Authority holders

An authority holder is a tool for keeping the authorities for a program-described database file that does not currently exist on the system.

The primary use of an authority holder is for System/36 environment applications, which often delete program-described files and create them again.

An authority holder can be created for a file that already exists or for a file that does not exist, using the Create Authority Holder (CRTAUTHLR) command. The following descriptions apply to authority holders:
  • Authority holders can only secure files in the system auxiliary storage pool (ASP) or a basic user ASP. They cannot secure files in an independent ASP.
  • The authority holder is associated with a specific file and library.
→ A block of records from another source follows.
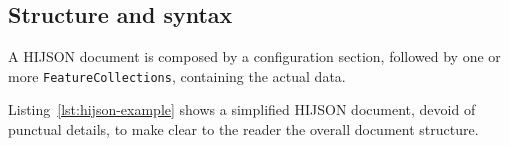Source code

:





\subsection{Structure and syntax}\label{syntax-structure}

A HIJSON document is composed by a configuration section, followed by one or more \texttt{FeatureCollections}, containing the actual data.

Listing~\ref{lst:hijson-example} shows a simplified HIJSON document, devoid of punctual details, to make clear to the reader the overall document structure.

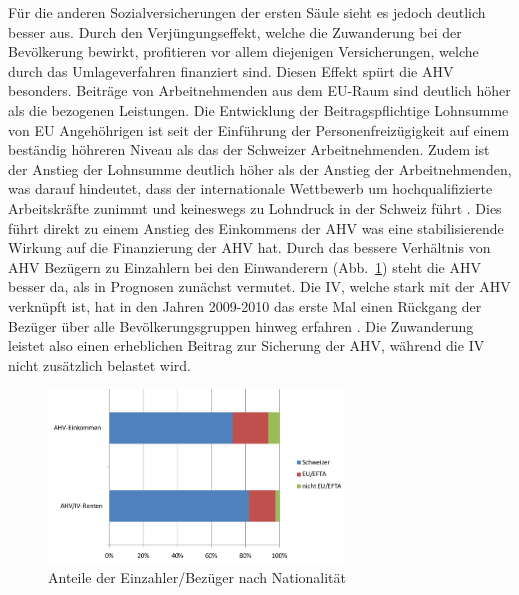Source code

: 
Für die anderen Sozialversicherungen der ersten Säule sieht es jedoch deutlich besser aus. Durch den Verjüngungseffekt,
welche die Zuwanderung bei der Bevölkerung bewirkt, profitieren vor allem diejenigen Versicherungen, welche durch das 
Umlageverfahren finanziert sind. Diesen Effekt spürt die AHV besonders. Beiträge von Arbeitnehmenden 
aus dem EU-Raum sind deutlich höher als die bezogenen Leistungen. Die Entwicklung der Beitragspflichtige Lohnsumme von EU
Angehöhrigen ist seit der Einführung der Personenfreizügigkeit auf einem beständig höhreren Niveau als das der Schweizer
Arbeitnehmenden. Zudem ist der Anstieg der Lohnsumme deutlich höher als der Anstieg der Arbeitnehmenden, was darauf hindeutet,
dass der internationale Wettbewerb um hochqualifizierte Arbeitskräfte zunimmt und keineswegs zu Lohndruck in der Schweiz führt \cite[S. 69-70]{ADMIN:Bericht}.
Dies führt direkt zu einem Anstieg des Einkommens der AHV was eine stabilisierende Wirkung auf die Finanzierung der AHV hat.
Durch das bessere Verhältnis von AHV Bezügern zu Einzahlern bei den Einwanderern (Abb.~\ref{fig:ahvanteil}) steht die AHV besser da, als in Prognosen 
zunächst vermutet.
Die IV, welche stark mit der AHV verknüpft ist, hat in den Jahren 2009-2010 das erste Mal einen Rückgang der
Bezüger über alle Bevölkerungsgruppen hinweg erfahren \cite[S. 73]{ADMIN:Bericht}. Die Zuwanderung leistet also einen 
erheblichen Beitrag zur Sicherung der AHV, während die IV nicht zusätzlich belastet wird.
\newpage
\begin{figure}[ht]
	\begin{center}
		\includegraphics[width=0.7\textwidth]{images/AHV-Anteile.png}
	\end{center}
	\caption{Anteile der Einzahler/Bezüger nach Nationalität \cite[S. 72]{ADMIN:Bericht}}
	\label{fig:ahvanteil}
\end{figure}


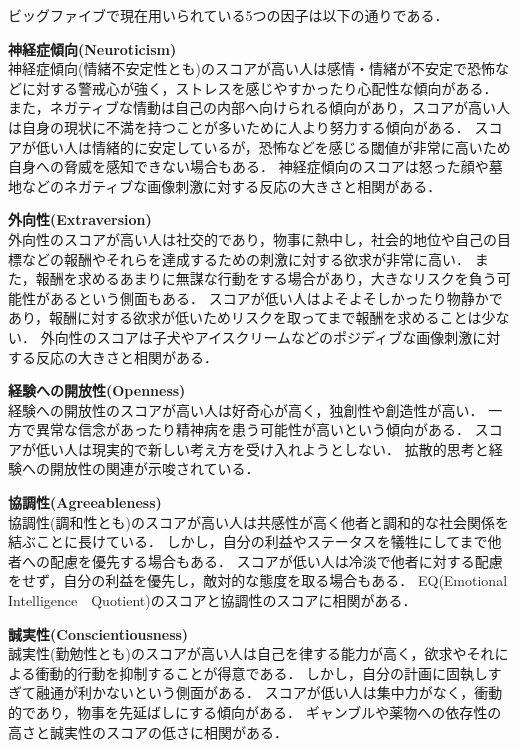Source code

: ビッグファイブで現在用いられている5つの因子は以下の通りである\cite{daniel}．
\begin{description}
    \item{\textbf{神経症傾向(Neuroticism)}}\mbox{}\\
    神経症傾向(情緒不安定性とも)のスコアが高い人は感情・情緒が不安定で恐怖などに対する警戒心が強く，ストレスを感じやすかったり心配性な傾向がある．
    また，ネガティブな情動は自己の内部へ向けられる傾向があり，スコアが高い人は自身の現状に不満を持つことが多いために人より努力する傾向がある．
    スコアが低い人は情緒的に安定しているが，恐怖などを感じる閾値が非常に高いため自身への脅威を感知できない場合もある．
    神経症傾向のスコアは怒った顔や墓地などのネガティブな画像刺激に対する反応の大きさと相関がある．
    \item{\textbf{外向性(Extraversion)}}\mbox{}\\
    外向性のスコアが高い人は社交的であり，物事に熱中し，社会的地位や自己の目標などの報酬やそれらを達成するための刺激に対する欲求が非常に高い．
    また，報酬を求めるあまりに無謀な行動をする場合があり，大きなリスクを負う可能性があるという側面もある．
    スコアが低い人はよそよそしかったり物静かであり，報酬に対する欲求が低いためリスクを取ってまで報酬を求めることは少ない．
    外向性のスコアは子犬やアイスクリームなどのポジディブな画像刺激に対する反応の大きさと相関がある．
    \item{\textbf{経験への開放性(Openness)}}\mbox{}\\
    経験への開放性のスコアが高い人は好奇心が高く，独創性や創造性が高い．
    一方で異常な信念があったり精神病を患う可能性が高いという傾向がある．
    スコアが低い人は現実的で新しい考え方を受け入れようとしない．
    拡散的思考と経験への開放性の関連が示唆されている．
    \item{\textbf{協調性(Agreeableness)}}\mbox{}\\
    協調性(調和性とも)のスコアが高い人は共感性が高く他者と調和的な社会関係を結ぶことに長けている．
    しかし，自分の利益やステータスを犠牲にしてまで他者への配慮を優先する場合もある．
    スコアが低い人は冷淡で他者に対する配慮をせず，自分の利益を優先し，敵対的な態度を取る場合もある．
    EQ(Emotional Intelligence　Quotient)のスコアと協調性のスコアに相関がある．
    \item{\textbf{誠実性(Conscientiousness)}}\mbox{}\\
    誠実性(勤勉性とも)のスコアが高い人は自己を律する能力が高く，欲求やそれによる衝動的行動を抑制することが得意である．
    しかし，自分の計画に固執しすぎて融通が利かないという側面がある．
    スコアが低い人は集中力がなく，衝動的であり，物事を先延ばしにする傾向がある．
    ギャンブルや薬物への依存性の高さと誠実性のスコアの低さに相関がある．
\end{description}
It has the same name as the file.
  • Authority holders can be used only for program-described database files and logical files.
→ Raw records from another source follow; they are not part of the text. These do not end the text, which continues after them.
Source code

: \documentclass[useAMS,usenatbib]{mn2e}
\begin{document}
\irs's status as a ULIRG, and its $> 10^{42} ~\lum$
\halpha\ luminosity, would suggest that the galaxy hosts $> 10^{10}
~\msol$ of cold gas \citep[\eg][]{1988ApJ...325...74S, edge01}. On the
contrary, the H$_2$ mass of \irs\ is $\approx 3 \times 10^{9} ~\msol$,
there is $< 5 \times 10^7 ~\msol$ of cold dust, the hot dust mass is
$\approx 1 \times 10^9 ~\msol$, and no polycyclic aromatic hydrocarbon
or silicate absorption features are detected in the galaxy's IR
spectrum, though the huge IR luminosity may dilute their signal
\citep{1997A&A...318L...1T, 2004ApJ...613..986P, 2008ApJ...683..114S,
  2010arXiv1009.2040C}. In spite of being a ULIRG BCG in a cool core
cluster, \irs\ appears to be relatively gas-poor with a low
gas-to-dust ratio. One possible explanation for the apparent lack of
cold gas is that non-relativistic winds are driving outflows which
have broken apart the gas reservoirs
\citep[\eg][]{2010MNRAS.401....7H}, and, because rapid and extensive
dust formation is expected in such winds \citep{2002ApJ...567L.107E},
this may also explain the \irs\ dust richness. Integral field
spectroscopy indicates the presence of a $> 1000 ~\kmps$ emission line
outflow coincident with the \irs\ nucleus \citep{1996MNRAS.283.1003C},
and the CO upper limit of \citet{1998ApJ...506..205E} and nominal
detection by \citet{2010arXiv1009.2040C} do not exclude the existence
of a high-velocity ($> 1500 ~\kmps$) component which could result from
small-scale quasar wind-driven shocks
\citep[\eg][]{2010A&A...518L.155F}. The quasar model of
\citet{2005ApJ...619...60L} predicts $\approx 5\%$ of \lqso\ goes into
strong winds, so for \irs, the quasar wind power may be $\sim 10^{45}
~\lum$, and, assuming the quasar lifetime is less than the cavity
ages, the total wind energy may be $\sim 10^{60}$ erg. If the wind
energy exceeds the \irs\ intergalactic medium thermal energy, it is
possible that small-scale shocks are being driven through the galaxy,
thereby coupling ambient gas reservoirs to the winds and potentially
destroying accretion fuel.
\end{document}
  • After the authority holder is created, you add private authorities for it like a file. Use the commands to grant, revoke, and display object authorities, and specify object type *FILE. On the object authority displays, the authority holder is indistinguishable from the file itself. The displays do not indicate whether the file exists; nor do they show that the file has an authority holder.
  • If a file is associated with an authority holder, the authorities defined for the authority holder are used during authority checking. Any private authorities defined for the file are ignored.
  • Use the Display Authority Holder (DSPAUTHLR) command to display or print all the authority holders on the system. You can also use it to create an output file (OUTFILE) for processing.
  • If you create an authority holder for a file that exists:
    • The user creating the authority holder must have *ALL authority to the file.
    • The owner of the file becomes the owner of the authority holder regardless of the user creating the authority holder.
    • The public authority for the authority holder comes from the file. The public authority (AUT) parameter on the CRTAUTHLR command is ignored.
    • The existing file's authority is copied to the authority holder.
  • If you create a file and an authority holder for that file already exists:
    • The user creating the file must have *ALL authority to the authority holder.
    • The owner of the authority holder becomes the owner of the file regardless of the user creating the file.
    • The public authority for the file comes from the authority holder. The public authority (AUT) parameter on the CRTPF or CRTLF command is ignored.
    • The authority holder is linked to the file. The authority specified for the authority holder is used to secure the file.
  • If an authority holder is deleted, the authority information is transferred to the file itself.
  • If a file is renamed and the new file name matches an existing authority holder, the authority and ownership of the file are changed to match the authority holder. The user renaming the file needs *ALL authority to the authority holder.
  • If a file is moved to a different library and an authority holder exists for that file name and the target library, the authority and ownership of the file are changed to match the authority holder. The user moving the file must have *ALL authority to the authority holder.
  • Ownership of the authority holder and the file always match. If you change the ownership of the file, ownership of the authority holder also changes.
  • When a file is restored, if an authority holder exists for that file name and the library to which it is being restored, it is linked to the authority holder.
  • Authority holders cannot be created for files in these libraries: QSYS, QRCL, QRECOVERY, QSPL, QTEMP, and QSPL0002 – QSPL0032.